Incident Details
The Dutch Supervisory Authority imposed a penalty of €150,000 on a credit card company in December 2023 for not conducting a thorough data protection impact assessment (DPIA) as required by Article 35 of the GDPR for its "identification and verification process". The data processing included sensitive personal information such as name, date of birth, place of birth, email address, phone number, gender, Dutch government ID number, ID document number, and a photograph.
Incident
How Did the Breach Happen?
The security incident occurred because the credit card company did not conduct a thorough data protection impact assessment (DPIA) as required by Article 35 of the GDPR for its procedure of "identification and verification".
What Data has been Compromised?
The data breach involved confidential personal details like full name, date and place of birth, email address, phone number, gender, Dutch national identification number, identification document number, and photograph.
Why Did the company's Security Measures Fail?
The security measures of the company were ineffective as they neglected to conduct a thorough assessment of data protection impacts (DPIA) and did not adequately consider data protection obligations.
What Immediate Impact Did the Breach Have on the company?
The violation led to a penalty of €150,000 that was enforced by the Dutch regulatory authority on the credit card corporation.
How could this have been prevented?
Performing a thorough data protection impact assessment (DPIA) as outlined in Article 35 of the GDPR and adhering to data protection regulations could have averted this breach.
What have we learned from this data breach?

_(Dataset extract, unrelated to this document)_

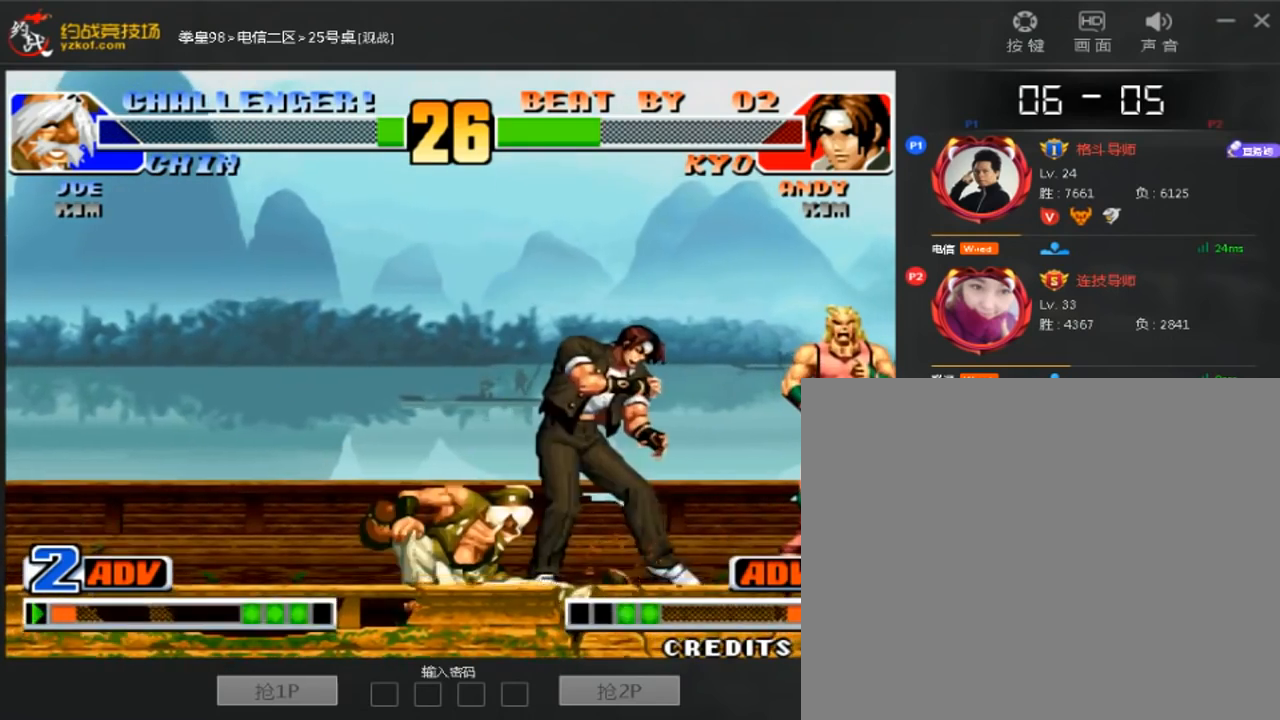
{"dt_ms": 520, "buttons": [], "left_stick": "right", "events": [[480, "left_stick", "right"]]}
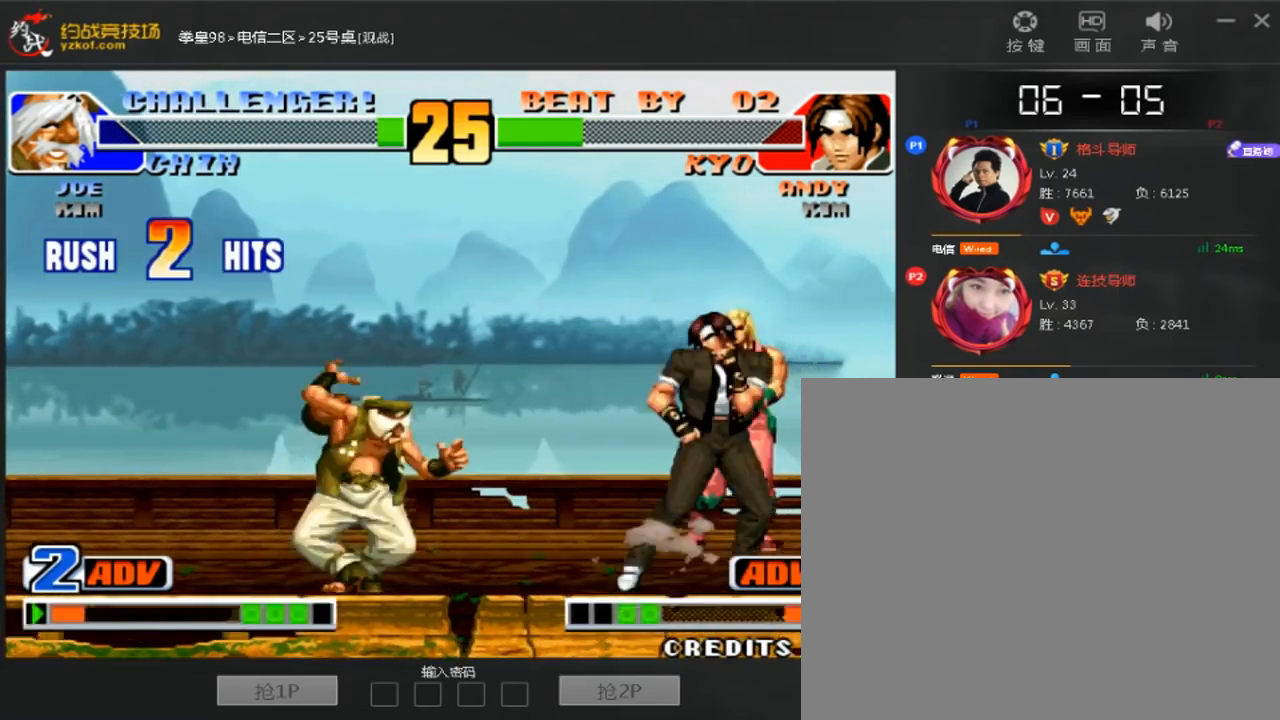
{"dt_ms": 480, "buttons": [], "left_stick": "right", "events": [[160, "left_stick", "down-right"], [320, "left_stick", "right"]]}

The incident underscores the necessity of conducting comprehensive assessments on data protection impacts (DPIAs) and adhering to data protection laws to prevent hefty penalties and safeguard confidential personal information.
Summary of Coverage
A credit card institution located in the Netherlands received a €150,000 fine from the Dutch Supervisory Authority in December 2023 due to the inadequate performance of a data protection impact assessment (DPIA). This incident exposed the sensitive personal information of 1.5 million clients, emphasizing the significance of carrying out DPIAs and adhering to data protection regulations.